The office block at 175 Liverpool St has long been touted for its dress-circle position near Hyde Park and a northerly aspect that could suit residential developers. But many of the recent blocks that have sold in the area have gone to office players like Charter Hall, which could assist with a commercial repositioning.

While some mainland groups have come under pressure to repatriate funds from luxury projects, Shimao has steered clear of glitzy spending and instead backed low-profile suburban commercial and unit projects or chased agricultural deals.

Hui last year bought ­advertising doyen Harold Mitchell’s cattle station empire, which spans about 1.4 million hectares and more than 45,000 head of cattle, for about $70 million. The Australian citizen has been listed as the eighth wealthiest person in Australia, but is best known as one of China’s business elite.

Shimao chairman Hui Wing Mao. Picture: Bloomberg

Shimao last year added a controlling stake in NSW-based Bindaree Beef Group, one of the country’s biggest meat processing businesses. Two years ago it ­revealed it was an early bidder for the country’s largest landholder, S. Kidman & Co.

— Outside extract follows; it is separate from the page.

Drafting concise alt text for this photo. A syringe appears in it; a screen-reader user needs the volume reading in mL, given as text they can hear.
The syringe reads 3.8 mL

More recently it was named as one of several Chinese outfits showing a significant interest in the Consolidated Pastoral Company cattle empire. But the company, which operates 16 cattle stations valued at $1 billion, ­appears headed for a break-up.

The tower sale, being handled via an off-market process by CBRE, is aimed at capitalising on the jump in Sydney CBD commercial rent forecasts, as well as the premium residential market.

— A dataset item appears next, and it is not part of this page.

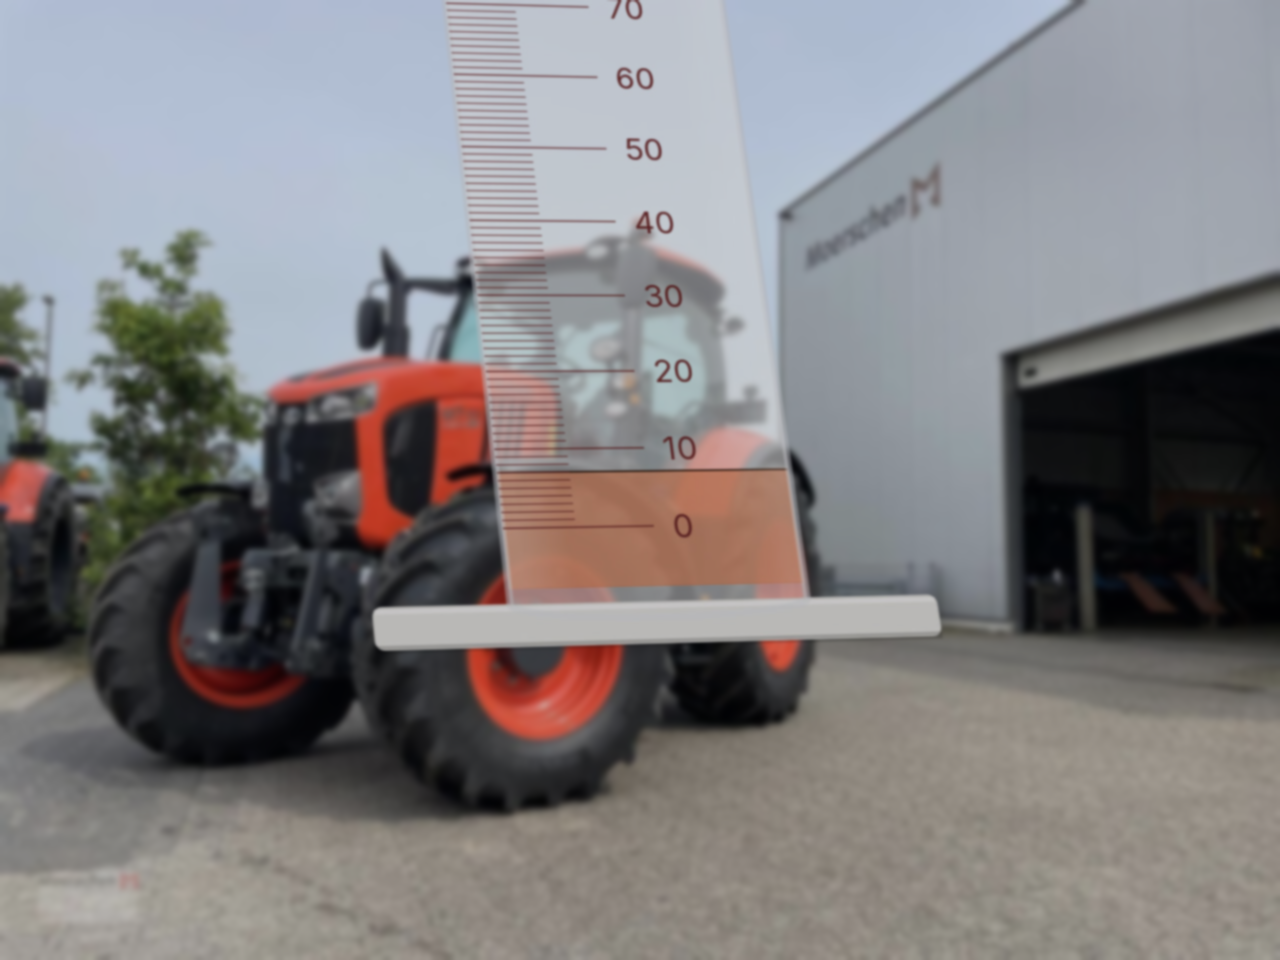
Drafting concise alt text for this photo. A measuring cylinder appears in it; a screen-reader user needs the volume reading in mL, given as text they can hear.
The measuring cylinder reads 7 mL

CBRE’s Sharon Yang and James Parry say the campaign has generated strong preliminary interest from local and offshore groups. “The asset is perfectly ­positioned to capitalise on today’s favourable market fundamentals,” Yang says.

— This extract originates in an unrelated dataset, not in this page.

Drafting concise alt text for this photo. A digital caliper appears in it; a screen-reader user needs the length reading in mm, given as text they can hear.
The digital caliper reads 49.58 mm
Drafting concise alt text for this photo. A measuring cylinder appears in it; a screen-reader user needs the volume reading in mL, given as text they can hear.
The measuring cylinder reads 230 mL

The 48,877sqm tower is fully leased and 90% of tenants are either blue-chip companies, including Telstra, or NSW and federal government departments.

Shimao International’s Jerry Li says the sale plans “provide an opportunity for us to partner with a like-minded investor and share in the building’s future upside as Sydney’s market fundamentals continue to strengthen”.

CBRE says the building could capture the next upswing in Sydney’s residential market, coinciding with the asset’s major tenant expiries in 2024.

“Over recent years, multiple luxury residential developments, hotel additions and dynamic urban spaces have been completed in the surrounding precinct,” Yang says. She says the Liverpool St tower “holds the box seat as the anticipated availability of these sites become scarce”.